Hurley strolls through the jungle, looking for something. He finds it, wrapped up, stashed in a small stand of trees. He unwraps the package, gingerly, for it is a few sticks of dynamite. You know, there's no problem that can't be solved with a couple sticks of dynamite, I always say.
Flashback to Hurley and Qualls ripping off garden gnomes from some poor middle-class sap. They've got dozens stashed in the back of Qualls's van, which they then are arranging artfully on the front of some other poor middle-class sap's front lawn. Said sap comes out the front door and Hurley and Qualls skedaddle, leaving a gnome-spelled "CLUCK YOU" on the front lawn of Randy II. (Qualls even yells, "Cluck you, Randy!" as they peel on out, laughing.)
A jubilant DJ Qualls tells Hurley (who he calls "Huggy Bear") that if there's anything else he wants to do, he better speak up, because their day off is almost at an end, and in the morning they're going to have to find new employment.

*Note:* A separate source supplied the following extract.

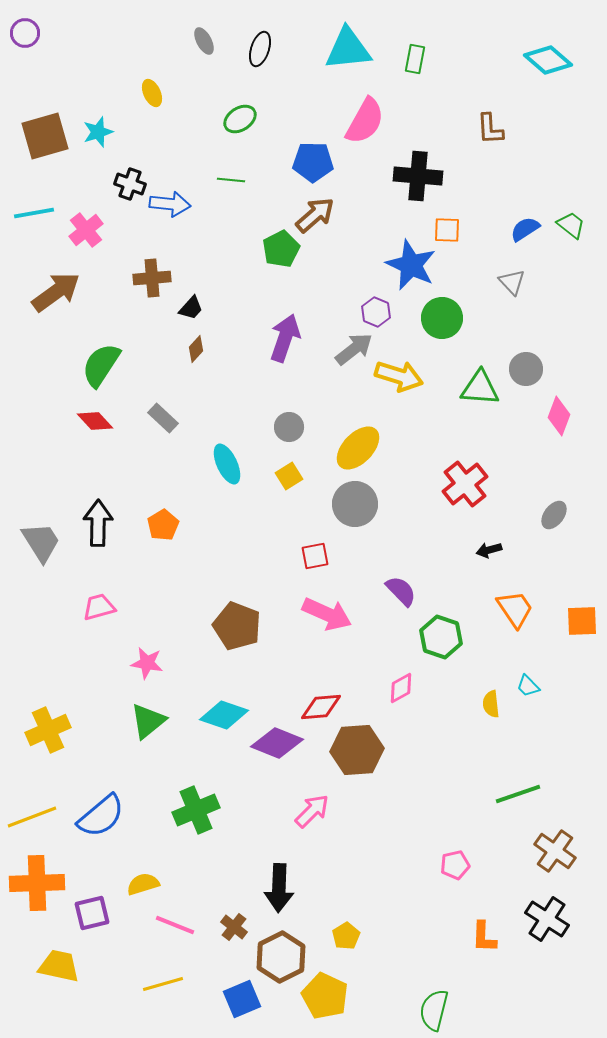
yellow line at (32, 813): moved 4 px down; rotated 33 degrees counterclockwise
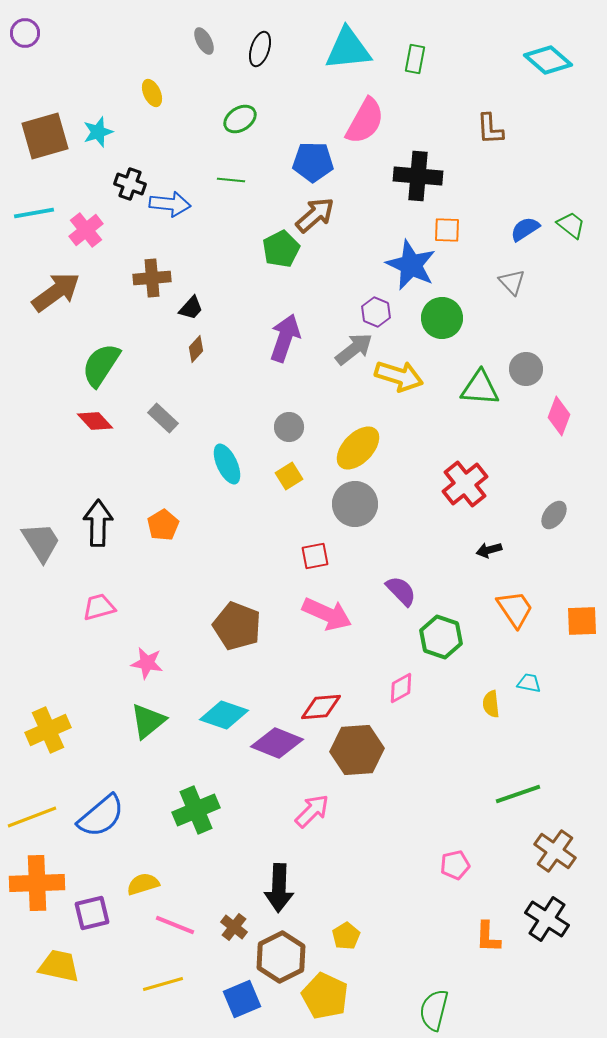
cyan trapezoid at (528, 686): moved 1 px right, 3 px up; rotated 145 degrees clockwise
orange L-shape at (484, 937): moved 4 px right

He suggests a couple of places, one of which's main attraction is apparently a chick that Qualls digs. Hurley, enjoying the fuck out of his life, asks Qualls to promise that whatever happens, they'll never change. That this'll never change. You know where he's going with this, but you have to think that when he and Starla settle down to have little Hurley Jrs., he's not going to have as much time to bomb around in vans stealing lawn gnomes. At least, you'd hope not. Qualls thinks he's finally figured out why Hurley's been acting weird lately: he's going to have the stomach-stapling surgery done (nice job in nailing the affectionate teasing that only close friends get to do), but Hurley says he's not having surgery. "Aw, c'mon man, it's cool. I could still be all surprised and be like, 'Oh my, Hurley. Is that you?'" Hurley laughs, but still makes him promise that the two of them will always stay the same, and Qualls drops a little Outsiders on him: "Not only will I stay gold, Ponyboy, I will drink to it." He takes out his wallet, looks in it. "Can I borrow two bucks?" Hurley starts laughing.
Back down in the hatch-hole Costco, Hurley's become quite adept at setting dynamite now, I see. He's sticking the fuse in one of the pieces when Rose comes in. "What have you got there, Hurley?" Hurley can't really come up with a cover story. I mean, it's dynamite. So he just admits what it is. Rose asks what he's doing with it, and he says he's sorry, but he can't let it happen again.